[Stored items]

--*--

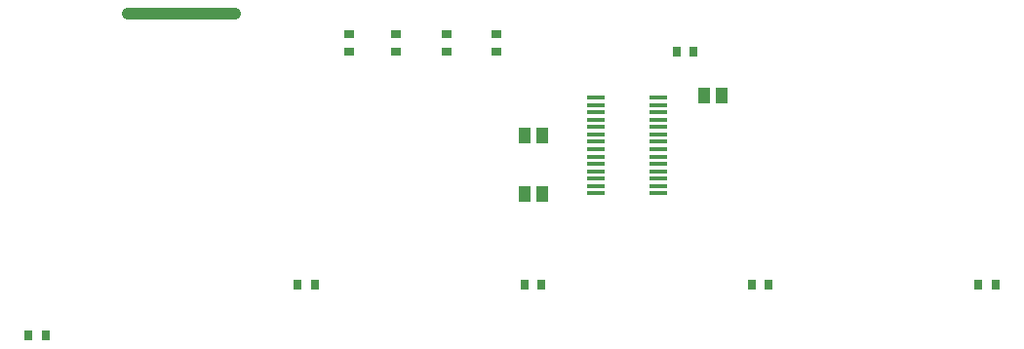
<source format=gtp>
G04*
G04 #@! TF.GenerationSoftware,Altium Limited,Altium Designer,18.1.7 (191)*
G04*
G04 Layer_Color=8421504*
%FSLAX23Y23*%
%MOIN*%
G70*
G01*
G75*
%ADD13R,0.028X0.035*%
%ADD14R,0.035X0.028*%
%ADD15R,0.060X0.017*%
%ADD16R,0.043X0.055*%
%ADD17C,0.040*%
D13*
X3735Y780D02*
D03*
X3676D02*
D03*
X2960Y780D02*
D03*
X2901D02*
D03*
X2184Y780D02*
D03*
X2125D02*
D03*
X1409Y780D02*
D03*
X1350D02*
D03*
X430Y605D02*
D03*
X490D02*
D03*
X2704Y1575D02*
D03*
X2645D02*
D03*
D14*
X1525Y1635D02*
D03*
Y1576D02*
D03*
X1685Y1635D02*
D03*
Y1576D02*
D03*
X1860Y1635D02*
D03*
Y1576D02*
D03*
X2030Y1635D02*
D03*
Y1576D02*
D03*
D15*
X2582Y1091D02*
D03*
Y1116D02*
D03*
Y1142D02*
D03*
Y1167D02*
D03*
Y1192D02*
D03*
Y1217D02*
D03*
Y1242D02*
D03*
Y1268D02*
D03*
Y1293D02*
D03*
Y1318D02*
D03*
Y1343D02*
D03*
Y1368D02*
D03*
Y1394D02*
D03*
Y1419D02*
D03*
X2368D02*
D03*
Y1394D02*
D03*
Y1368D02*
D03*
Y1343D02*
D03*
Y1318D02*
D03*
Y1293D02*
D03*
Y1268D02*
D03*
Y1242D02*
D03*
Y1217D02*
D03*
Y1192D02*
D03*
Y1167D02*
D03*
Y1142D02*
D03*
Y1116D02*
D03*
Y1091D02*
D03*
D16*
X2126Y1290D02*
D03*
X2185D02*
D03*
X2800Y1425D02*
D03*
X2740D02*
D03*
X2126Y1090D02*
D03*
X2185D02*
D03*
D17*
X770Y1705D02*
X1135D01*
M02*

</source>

--*--

Requirement: Go through the entries above and write them out again exactly, images left behind.

Task solution:
<source format=gtp>
G04*
G04 #@! TF.GenerationSoftware,Altium Limited,Altium Designer,18.1.7 (191)*
G04*
G04 Layer_Color=8421504*
%FSLAX23Y23*%
%MOIN*%
G70*
G01*
G75*
%ADD13R,0.028X0.035*%
%ADD14R,0.035X0.028*%
%ADD15R,0.060X0.017*%
%ADD16R,0.043X0.055*%
%ADD17C,0.040*%
D13*
X3735Y780D02*
D03*
X3676D02*
D03*
X2960Y780D02*
D03*
X2901D02*
D03*
X2184Y780D02*
D03*
X2125D02*
D03*
X1409Y780D02*
D03*
X1350D02*
D03*
X430Y605D02*
D03*
X490D02*
D03*
X2704Y1575D02*
D03*
X2645D02*
D03*
D14*
X1525Y1635D02*
D03*
Y1576D02*
D03*
X1685Y1635D02*
D03*
Y1576D02*
D03*
X1860Y1635D02*
D03*
Y1576D02*
D03*
X2030Y1635D02*
D03*
Y1576D02*
D03*
D15*
X2582Y1091D02*
D03*
Y1116D02*
D03*
Y1142D02*
D03*
Y1167D02*
D03*
Y1192D02*
D03*
Y1217D02*
D03*
Y1242D02*
D03*
Y1268D02*
D03*
Y1293D02*
D03*
Y1318D02*
D03*
Y1343D02*
D03*
Y1368D02*
D03*
Y1394D02*
D03*
Y1419D02*
D03*
X2368D02*
D03*
Y1394D02*
D03*
Y1368D02*
D03*
Y1343D02*
D03*
Y1318D02*
D03*
Y1293D02*
D03*
Y1268D02*
D03*
Y1242D02*
D03*
Y1217D02*
D03*
Y1192D02*
D03*
Y1167D02*
D03*
Y1142D02*
D03*
Y1116D02*
D03*
Y1091D02*
D03*
D16*
X2126Y1290D02*
D03*
X2185D02*
D03*
X2800Y1425D02*
D03*
X2740D02*
D03*
X2126Y1090D02*
D03*
X2185D02*
D03*
D17*
X770Y1705D02*
X1135D01*
M02*

</source>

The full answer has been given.